== Segment start ==

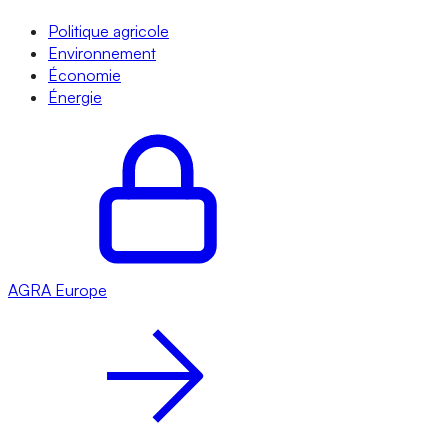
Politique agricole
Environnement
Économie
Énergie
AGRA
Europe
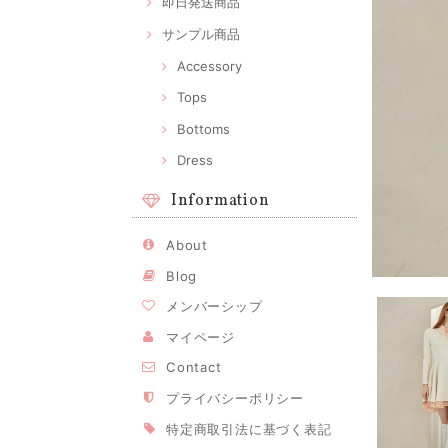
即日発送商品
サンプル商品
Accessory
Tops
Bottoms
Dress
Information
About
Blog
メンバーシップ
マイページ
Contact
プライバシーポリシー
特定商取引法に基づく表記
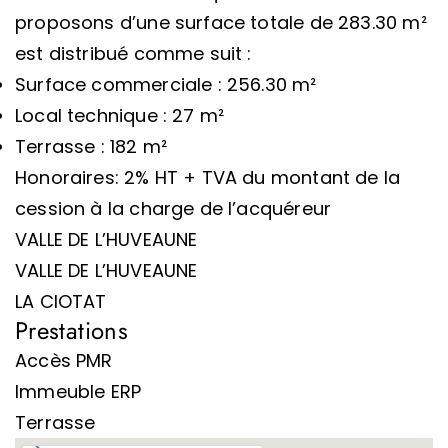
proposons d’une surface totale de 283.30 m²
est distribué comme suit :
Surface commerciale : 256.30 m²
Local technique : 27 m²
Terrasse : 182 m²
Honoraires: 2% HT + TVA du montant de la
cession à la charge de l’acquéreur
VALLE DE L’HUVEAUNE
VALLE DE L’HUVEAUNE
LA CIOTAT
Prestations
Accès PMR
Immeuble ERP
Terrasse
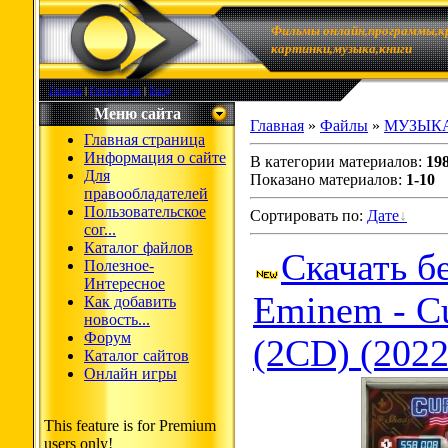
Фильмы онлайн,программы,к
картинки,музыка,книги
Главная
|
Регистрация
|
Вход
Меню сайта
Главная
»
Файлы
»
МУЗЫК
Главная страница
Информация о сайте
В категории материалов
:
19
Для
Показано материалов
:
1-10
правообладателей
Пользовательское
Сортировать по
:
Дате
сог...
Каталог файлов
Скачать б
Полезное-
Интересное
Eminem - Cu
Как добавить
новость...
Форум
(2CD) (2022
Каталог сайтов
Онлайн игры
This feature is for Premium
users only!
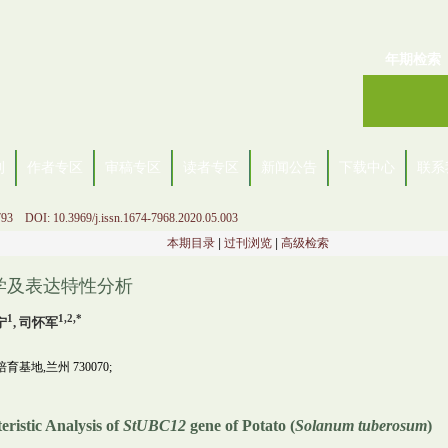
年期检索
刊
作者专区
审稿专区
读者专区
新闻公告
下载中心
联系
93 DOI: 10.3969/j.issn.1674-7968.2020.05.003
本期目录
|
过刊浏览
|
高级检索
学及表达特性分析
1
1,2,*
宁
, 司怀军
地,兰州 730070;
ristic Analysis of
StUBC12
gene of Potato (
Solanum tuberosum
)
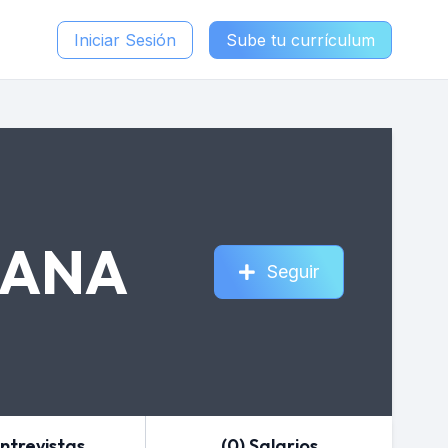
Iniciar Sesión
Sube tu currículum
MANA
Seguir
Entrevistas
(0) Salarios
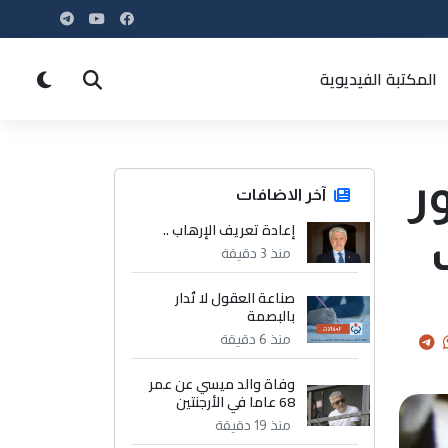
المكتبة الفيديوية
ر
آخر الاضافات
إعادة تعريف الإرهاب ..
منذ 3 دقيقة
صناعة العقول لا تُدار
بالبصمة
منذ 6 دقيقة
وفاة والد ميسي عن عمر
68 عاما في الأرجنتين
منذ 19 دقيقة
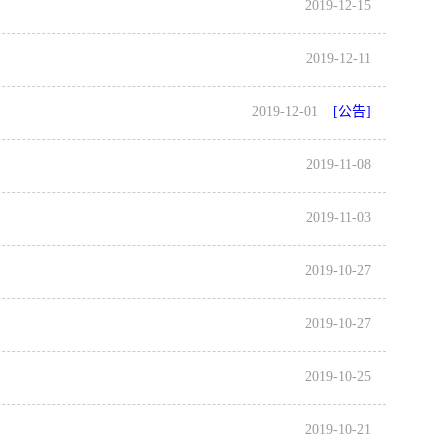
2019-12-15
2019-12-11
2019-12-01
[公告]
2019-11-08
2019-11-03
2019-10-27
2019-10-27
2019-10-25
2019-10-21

== Segment end ==
== Segment start ==

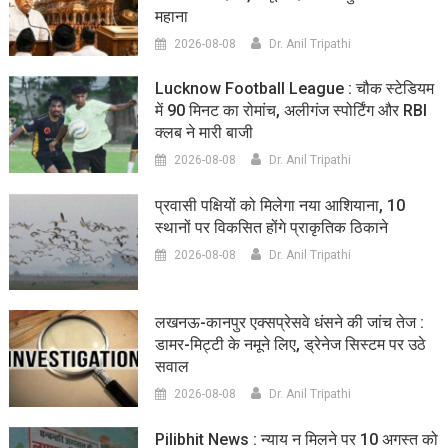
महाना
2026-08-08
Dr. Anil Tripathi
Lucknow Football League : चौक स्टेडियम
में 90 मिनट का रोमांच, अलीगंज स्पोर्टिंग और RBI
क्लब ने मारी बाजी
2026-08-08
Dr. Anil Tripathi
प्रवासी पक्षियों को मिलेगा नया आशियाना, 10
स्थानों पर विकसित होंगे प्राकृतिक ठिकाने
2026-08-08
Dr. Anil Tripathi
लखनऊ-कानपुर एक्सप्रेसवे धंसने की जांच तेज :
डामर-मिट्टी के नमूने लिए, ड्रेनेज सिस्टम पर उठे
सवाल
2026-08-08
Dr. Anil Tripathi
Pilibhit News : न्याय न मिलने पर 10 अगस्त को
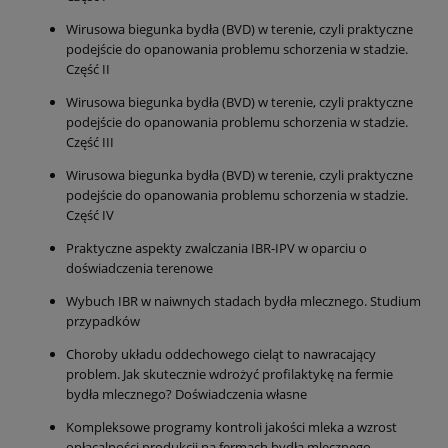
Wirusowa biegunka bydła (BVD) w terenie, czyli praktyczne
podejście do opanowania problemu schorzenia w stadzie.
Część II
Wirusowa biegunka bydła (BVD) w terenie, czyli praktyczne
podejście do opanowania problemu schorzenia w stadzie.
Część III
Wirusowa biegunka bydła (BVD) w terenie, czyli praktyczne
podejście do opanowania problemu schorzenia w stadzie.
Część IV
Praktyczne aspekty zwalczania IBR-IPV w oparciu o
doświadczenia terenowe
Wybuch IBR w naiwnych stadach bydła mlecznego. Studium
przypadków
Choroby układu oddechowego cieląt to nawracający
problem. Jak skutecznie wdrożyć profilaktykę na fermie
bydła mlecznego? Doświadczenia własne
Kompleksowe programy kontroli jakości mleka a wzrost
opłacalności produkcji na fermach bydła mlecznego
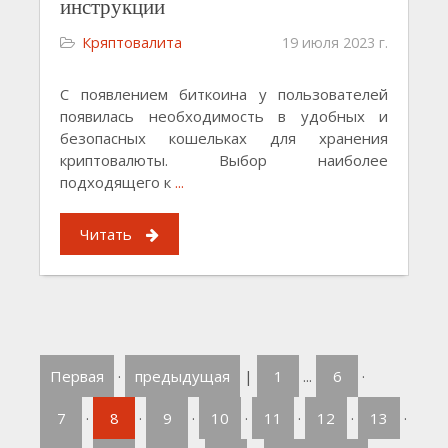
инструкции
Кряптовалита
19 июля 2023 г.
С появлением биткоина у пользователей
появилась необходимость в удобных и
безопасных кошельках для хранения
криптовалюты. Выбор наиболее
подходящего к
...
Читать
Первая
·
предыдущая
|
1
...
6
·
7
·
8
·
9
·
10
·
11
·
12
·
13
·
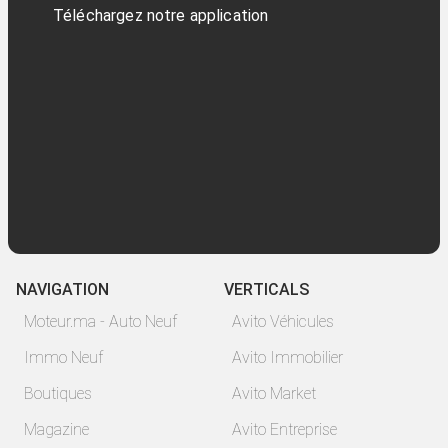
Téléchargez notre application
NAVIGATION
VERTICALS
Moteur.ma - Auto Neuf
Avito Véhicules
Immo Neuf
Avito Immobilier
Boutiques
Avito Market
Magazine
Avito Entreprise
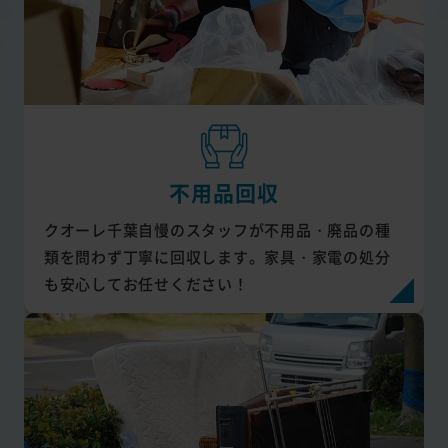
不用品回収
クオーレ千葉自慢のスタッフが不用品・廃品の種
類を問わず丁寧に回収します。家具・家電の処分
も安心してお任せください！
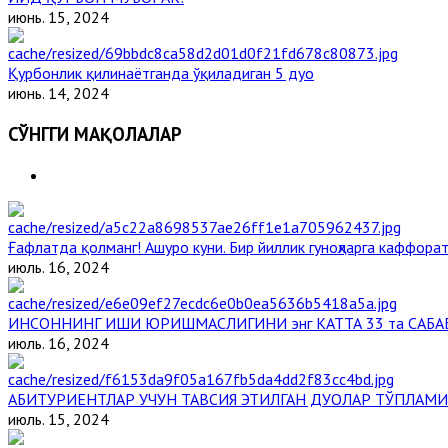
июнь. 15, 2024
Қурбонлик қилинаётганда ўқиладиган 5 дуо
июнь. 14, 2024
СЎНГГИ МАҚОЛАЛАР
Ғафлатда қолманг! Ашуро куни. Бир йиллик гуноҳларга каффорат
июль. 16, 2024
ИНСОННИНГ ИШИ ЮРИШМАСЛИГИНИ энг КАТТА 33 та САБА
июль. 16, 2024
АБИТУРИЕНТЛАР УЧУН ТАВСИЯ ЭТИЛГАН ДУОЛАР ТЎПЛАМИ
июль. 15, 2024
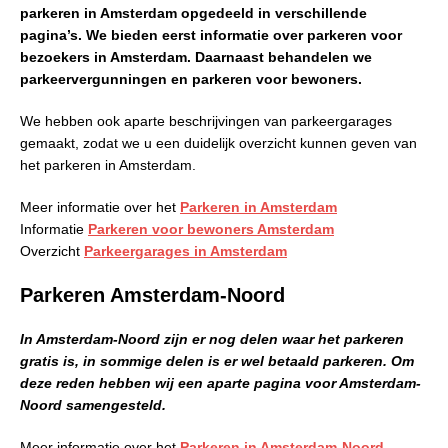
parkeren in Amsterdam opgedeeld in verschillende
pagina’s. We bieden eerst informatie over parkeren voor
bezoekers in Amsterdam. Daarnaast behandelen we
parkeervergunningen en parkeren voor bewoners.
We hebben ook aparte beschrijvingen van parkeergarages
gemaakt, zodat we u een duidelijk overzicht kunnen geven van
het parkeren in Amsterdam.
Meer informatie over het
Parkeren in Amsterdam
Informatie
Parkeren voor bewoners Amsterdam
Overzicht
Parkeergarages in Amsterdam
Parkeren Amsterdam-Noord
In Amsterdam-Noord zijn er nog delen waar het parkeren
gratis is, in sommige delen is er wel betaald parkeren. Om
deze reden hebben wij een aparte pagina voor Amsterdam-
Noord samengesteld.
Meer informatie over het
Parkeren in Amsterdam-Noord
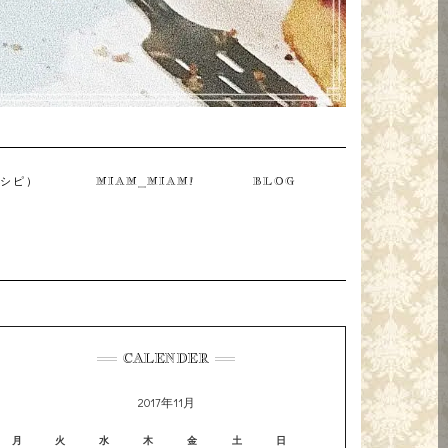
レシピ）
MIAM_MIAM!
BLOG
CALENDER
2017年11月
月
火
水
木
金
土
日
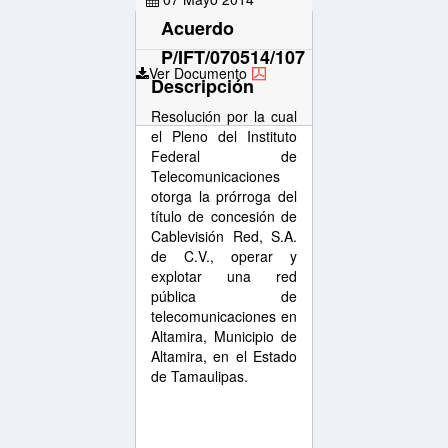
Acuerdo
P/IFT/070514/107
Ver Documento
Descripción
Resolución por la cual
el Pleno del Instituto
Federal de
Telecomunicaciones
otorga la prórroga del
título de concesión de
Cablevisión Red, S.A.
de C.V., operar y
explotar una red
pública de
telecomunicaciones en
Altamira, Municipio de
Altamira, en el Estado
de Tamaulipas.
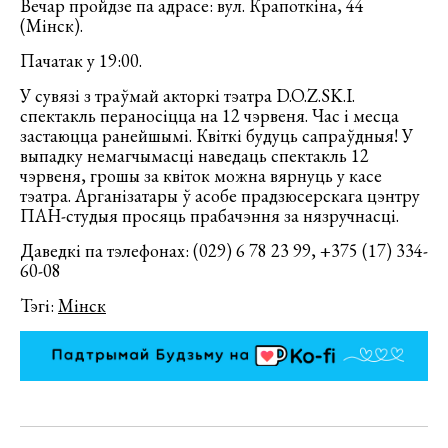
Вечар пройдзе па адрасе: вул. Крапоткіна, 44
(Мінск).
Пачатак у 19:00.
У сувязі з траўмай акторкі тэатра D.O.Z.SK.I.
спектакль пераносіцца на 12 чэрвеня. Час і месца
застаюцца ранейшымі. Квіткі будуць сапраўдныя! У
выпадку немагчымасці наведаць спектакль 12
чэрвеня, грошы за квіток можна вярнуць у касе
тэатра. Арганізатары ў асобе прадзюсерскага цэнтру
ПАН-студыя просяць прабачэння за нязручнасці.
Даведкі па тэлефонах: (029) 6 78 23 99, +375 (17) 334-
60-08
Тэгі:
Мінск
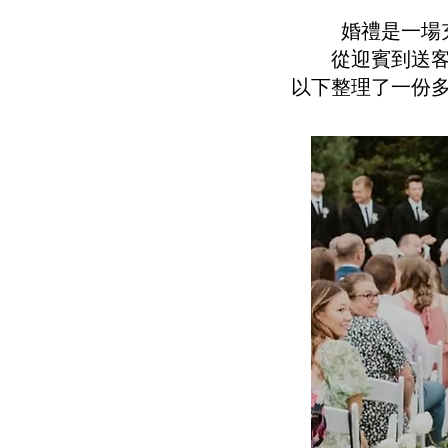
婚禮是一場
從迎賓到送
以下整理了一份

== Segment end ==

--- To-do item ---
Copy out each line above that contains the string "pagina".

--- Result for this task ---
pagina’s. We bieden eerst informatie over parkeren voor
deze reden hebben wij een aparte pagina voor Amsterdam-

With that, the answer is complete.